◆ Problem details:
Both the line with "hfov_deg: 13.1" and the line with "focal_mm: 105" in the records below must appear in the output, along with every line between them, exactly and with nothing added.

◆ Data provided:
════════════════

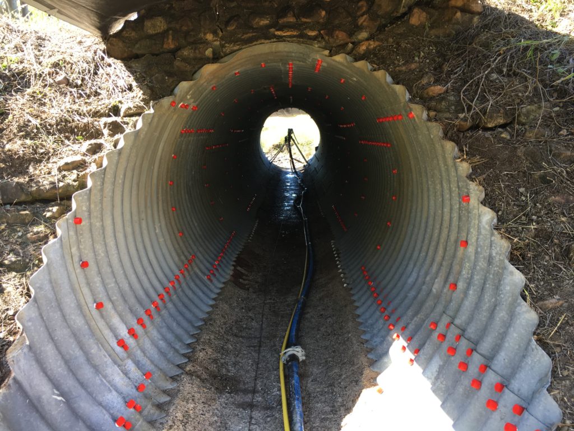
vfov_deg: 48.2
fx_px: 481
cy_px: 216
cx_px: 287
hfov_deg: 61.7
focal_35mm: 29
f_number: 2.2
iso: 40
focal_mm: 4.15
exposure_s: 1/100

════════════════

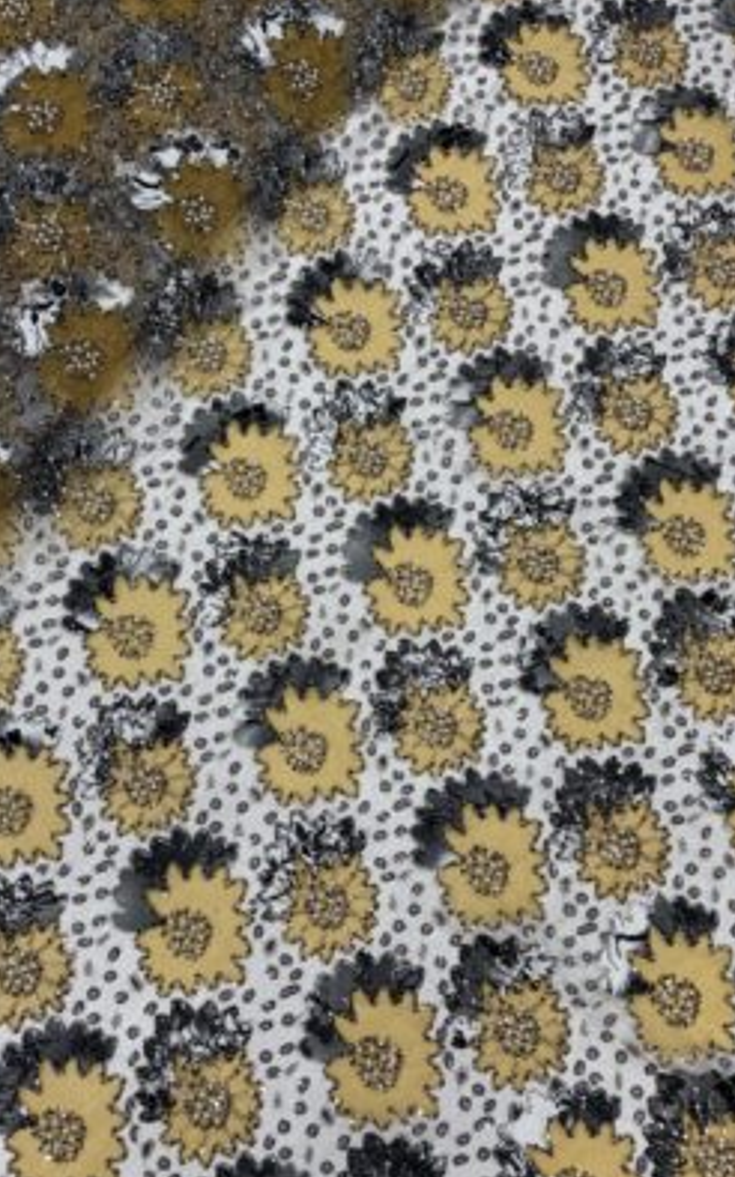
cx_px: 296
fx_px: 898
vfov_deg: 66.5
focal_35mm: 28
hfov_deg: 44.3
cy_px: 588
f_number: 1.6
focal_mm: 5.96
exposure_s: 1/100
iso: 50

════════════════

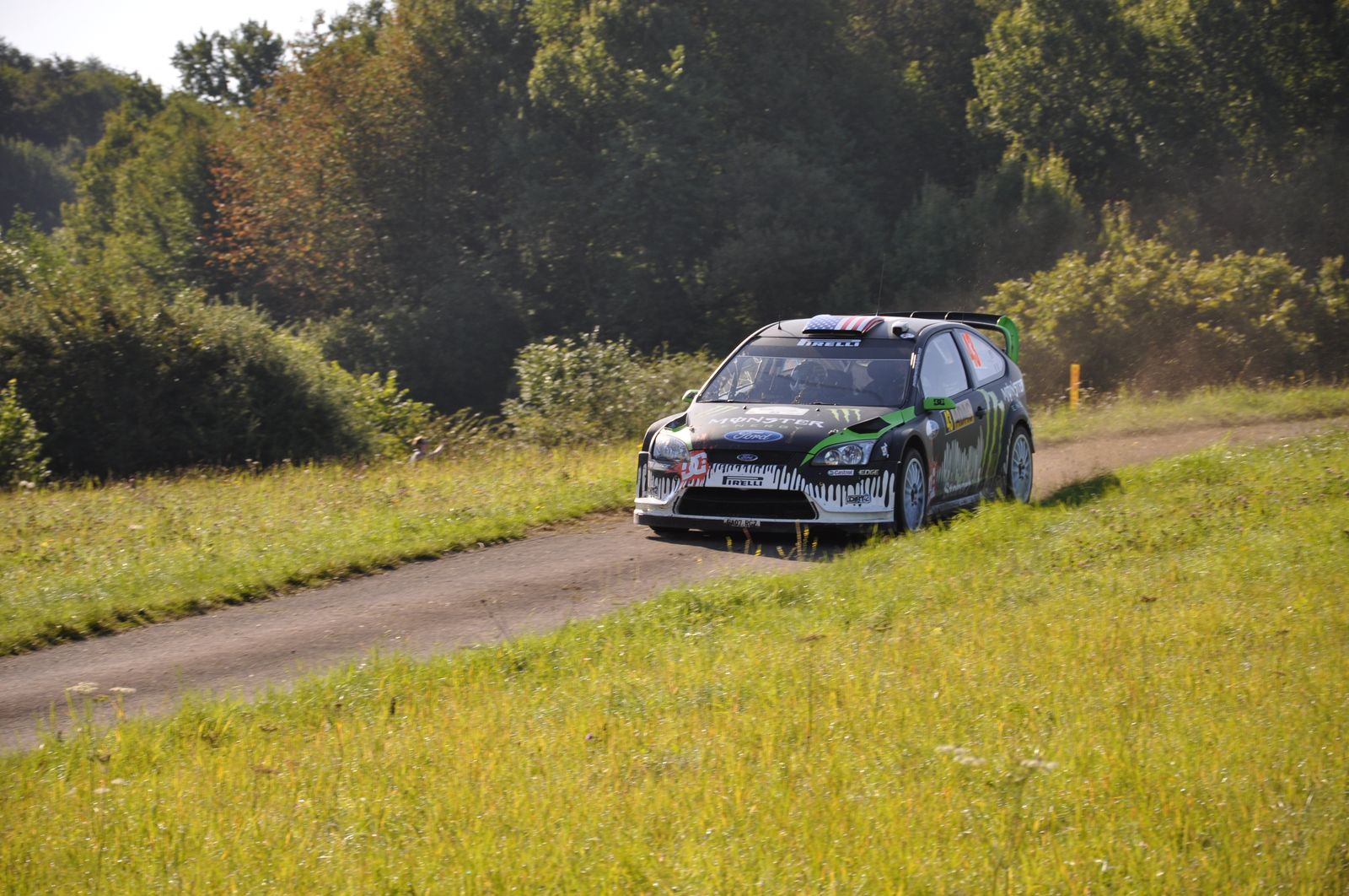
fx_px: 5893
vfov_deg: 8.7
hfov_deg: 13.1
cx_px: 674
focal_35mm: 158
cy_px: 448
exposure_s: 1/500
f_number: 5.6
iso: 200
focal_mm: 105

════════════════

◆ Written answer:
hfov_deg: 13.1
cx_px: 674
focal_35mm: 158
cy_px: 448
exposure_s: 1/500
f_number: 5.6
iso: 200
focal_mm: 105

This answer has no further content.